Deviance of Binomial Regression

In the context of Binomial Regression, we plug-in different values of $\beta$'s into the log-likelihood function of Binomial Regression to calculate the respective deviances.

  • For the log-likelihood of the Fitted model, we plug in the fitted $\beta$'s, i.e. $\hat{\vec{\beta}}$, into the log-likelilhood

  • For the log-likelihood of the Null model, there is no predictor variable, therefore $\beta_0=\eta_i$ for all $i$'s.

$$ \begin{alignat*}{4} && \beta_0&=\eta_i &&\text{$\eta_i$ is the same for all $i$'s} \ && &=ln(\frac{p_i}{1-p_i}) &&\text{$\eta_i$ is the log-odds,} \ && & &&\text{$\therefore$ log-odds is the same for all $i$'s} \ && & &&\text{$\therefore$ $p_i$ is the same for all $i$'s} \ && &=ln(\frac{p}{1-p}) &&\text{write $p_i$ as $p$ as they are the same} \ && &=ln(\frac{\overline{y}}{1-\overline{y}}) && \text{where $\overline{y}=\frac{\sum y_i}{\sum n_i}$}\ \end{alignat*} $$

  • For the log-likelihood of the Saturated model, it is a conceptual tool used as a benchmark to compare your actual model against. It uses the maximum number of parameters possible — one for each observation — so that it is over-fitted to give the reproduces the exactly the observed data. Its log-likelihood is the maximum possible for the data sampled. Because Deviances are defined as a relative measure, we’re measuring differences relative to the Saturated model, and setting the log-likelihood of a Saturated model of zero, it’s similar to setting a reference point at zero.

GLM Goodness of Fit Test

This is a goodness-of-fit test for the a single GLM fitted model, it tests whether the GLM fitted model fits well enough overall.
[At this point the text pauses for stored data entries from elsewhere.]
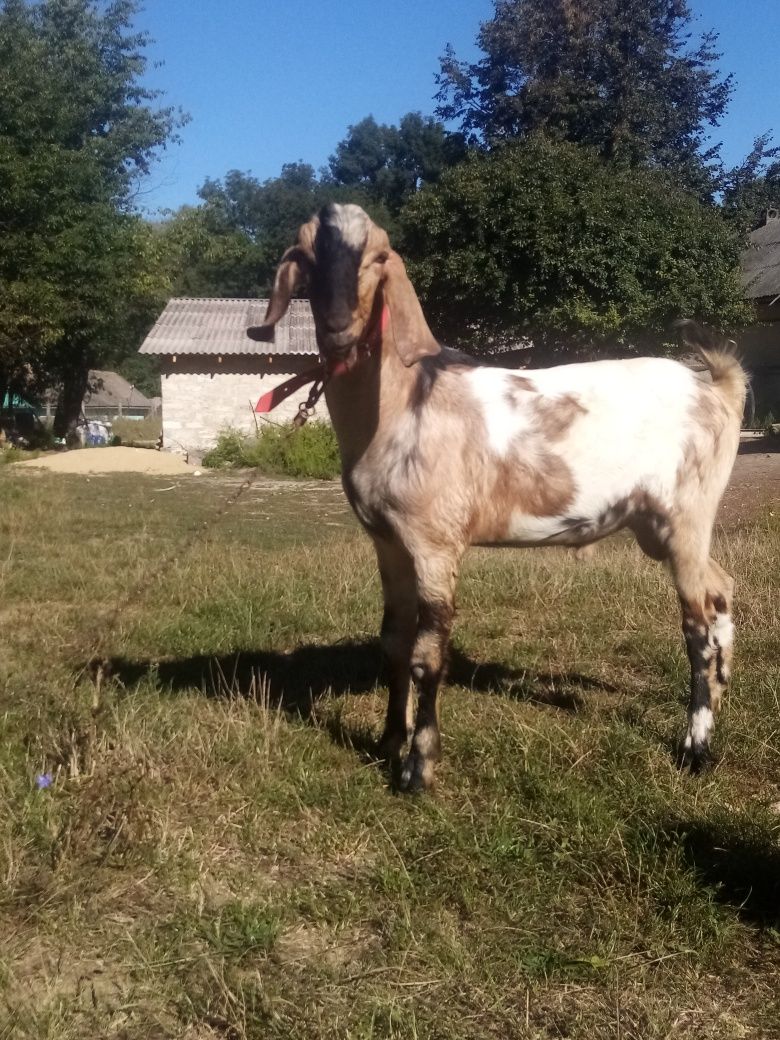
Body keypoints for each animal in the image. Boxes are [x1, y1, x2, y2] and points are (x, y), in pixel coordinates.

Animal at [250, 200, 752, 786]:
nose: (337, 327)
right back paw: (723, 687)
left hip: (686, 512)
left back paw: (697, 746)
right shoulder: (388, 542)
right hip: (660, 526)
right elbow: (393, 644)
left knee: (696, 625)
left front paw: (418, 766)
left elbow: (426, 656)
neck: (404, 403)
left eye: (377, 257)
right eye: (306, 258)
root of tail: (717, 389)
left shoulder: (436, 542)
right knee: (721, 589)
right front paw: (388, 741)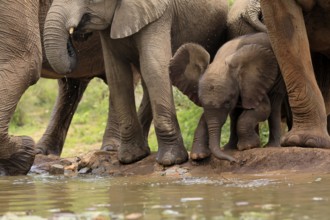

We have a GLM model with $p$ predictors, then the total number of parameters is $(p+1)$ (including the intercept).

It can be shown that the Residue Deviance of a GLM is a $\chi^2$-distribution with degrees of freedom $n-(p+1)$, if n is large ($n>5$) and other GLM assumptions are met (Not applicable to Binominal Regression with a Bernoulli (0/1) response):

$$ \begin{alignat*}{4} && D_{resid} & \sim \chi_{n-(p+1)}^{2} && \ \end{alignat*} $$

The null hypothesis is the model fit well (i.e. the Residue Deviance is small), if the Residue Deviance is too large (above critical value), then we have statistical evidence that the model does not fit well.